Exercise data:

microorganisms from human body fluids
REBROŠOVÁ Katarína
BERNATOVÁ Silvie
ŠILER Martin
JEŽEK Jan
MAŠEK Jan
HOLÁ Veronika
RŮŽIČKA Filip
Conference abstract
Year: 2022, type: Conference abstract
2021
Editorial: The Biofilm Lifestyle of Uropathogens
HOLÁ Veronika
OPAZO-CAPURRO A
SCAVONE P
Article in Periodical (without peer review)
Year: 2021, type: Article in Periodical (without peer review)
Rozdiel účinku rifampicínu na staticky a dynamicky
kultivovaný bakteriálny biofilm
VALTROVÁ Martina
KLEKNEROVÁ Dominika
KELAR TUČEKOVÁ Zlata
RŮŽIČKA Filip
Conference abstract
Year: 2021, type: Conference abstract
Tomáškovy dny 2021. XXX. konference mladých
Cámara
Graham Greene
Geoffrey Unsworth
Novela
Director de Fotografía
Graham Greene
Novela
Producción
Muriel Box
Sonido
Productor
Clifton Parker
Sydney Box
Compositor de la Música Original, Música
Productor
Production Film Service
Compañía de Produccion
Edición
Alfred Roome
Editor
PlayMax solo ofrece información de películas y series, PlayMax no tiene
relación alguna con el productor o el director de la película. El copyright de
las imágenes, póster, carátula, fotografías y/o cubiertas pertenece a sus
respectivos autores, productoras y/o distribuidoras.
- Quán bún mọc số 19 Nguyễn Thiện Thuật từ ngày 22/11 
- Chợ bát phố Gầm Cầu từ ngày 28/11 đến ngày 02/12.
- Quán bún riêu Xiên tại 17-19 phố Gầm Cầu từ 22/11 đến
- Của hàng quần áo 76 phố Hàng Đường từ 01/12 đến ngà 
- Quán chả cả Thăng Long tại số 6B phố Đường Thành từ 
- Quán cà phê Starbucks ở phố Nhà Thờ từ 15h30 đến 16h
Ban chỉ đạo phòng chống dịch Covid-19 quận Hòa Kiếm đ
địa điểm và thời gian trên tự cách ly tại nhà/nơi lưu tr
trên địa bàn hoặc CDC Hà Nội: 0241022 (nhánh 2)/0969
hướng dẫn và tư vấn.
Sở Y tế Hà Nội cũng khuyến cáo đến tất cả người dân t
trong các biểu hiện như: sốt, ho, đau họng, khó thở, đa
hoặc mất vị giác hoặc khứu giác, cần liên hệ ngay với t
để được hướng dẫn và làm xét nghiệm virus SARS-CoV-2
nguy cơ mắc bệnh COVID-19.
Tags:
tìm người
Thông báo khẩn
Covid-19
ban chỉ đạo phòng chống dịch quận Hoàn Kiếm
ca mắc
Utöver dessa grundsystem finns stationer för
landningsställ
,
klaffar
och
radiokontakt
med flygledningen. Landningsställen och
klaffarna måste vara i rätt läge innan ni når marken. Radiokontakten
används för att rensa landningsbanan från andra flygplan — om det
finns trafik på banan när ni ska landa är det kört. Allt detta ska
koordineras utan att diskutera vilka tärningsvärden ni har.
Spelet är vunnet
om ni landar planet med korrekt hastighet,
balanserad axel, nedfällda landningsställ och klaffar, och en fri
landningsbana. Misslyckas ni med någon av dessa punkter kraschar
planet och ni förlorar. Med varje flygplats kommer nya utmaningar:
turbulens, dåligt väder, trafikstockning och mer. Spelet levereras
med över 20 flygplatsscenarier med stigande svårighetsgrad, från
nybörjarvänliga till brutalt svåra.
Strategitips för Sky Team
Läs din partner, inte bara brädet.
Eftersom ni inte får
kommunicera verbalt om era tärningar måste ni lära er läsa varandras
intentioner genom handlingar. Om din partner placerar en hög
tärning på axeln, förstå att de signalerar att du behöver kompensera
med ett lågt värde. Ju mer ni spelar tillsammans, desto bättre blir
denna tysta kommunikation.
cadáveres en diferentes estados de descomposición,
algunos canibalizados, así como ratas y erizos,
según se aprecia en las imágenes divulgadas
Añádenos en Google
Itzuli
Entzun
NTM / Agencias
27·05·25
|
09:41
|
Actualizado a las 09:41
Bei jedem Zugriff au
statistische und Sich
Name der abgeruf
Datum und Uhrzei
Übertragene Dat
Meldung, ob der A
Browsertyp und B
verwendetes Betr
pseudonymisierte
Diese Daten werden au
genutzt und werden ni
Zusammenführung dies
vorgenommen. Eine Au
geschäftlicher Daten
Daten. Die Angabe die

Try it:
All lines of the records above that contain the word "Quán" are to be copied out.

Result for this exercise:
- Quán bún mọc số 19 Nguyễn Thiện Thuật từ ngày 22/11 
- Quán bún riêu Xiên tại 17-19 phố Gầm Cầu từ 22/11 đến
- Quán chả cả Thăng Long tại số 6B phố Đường Thành từ 
- Quán cà phê Starbucks ở phố Nhà Thờ từ 15h30 đến 16h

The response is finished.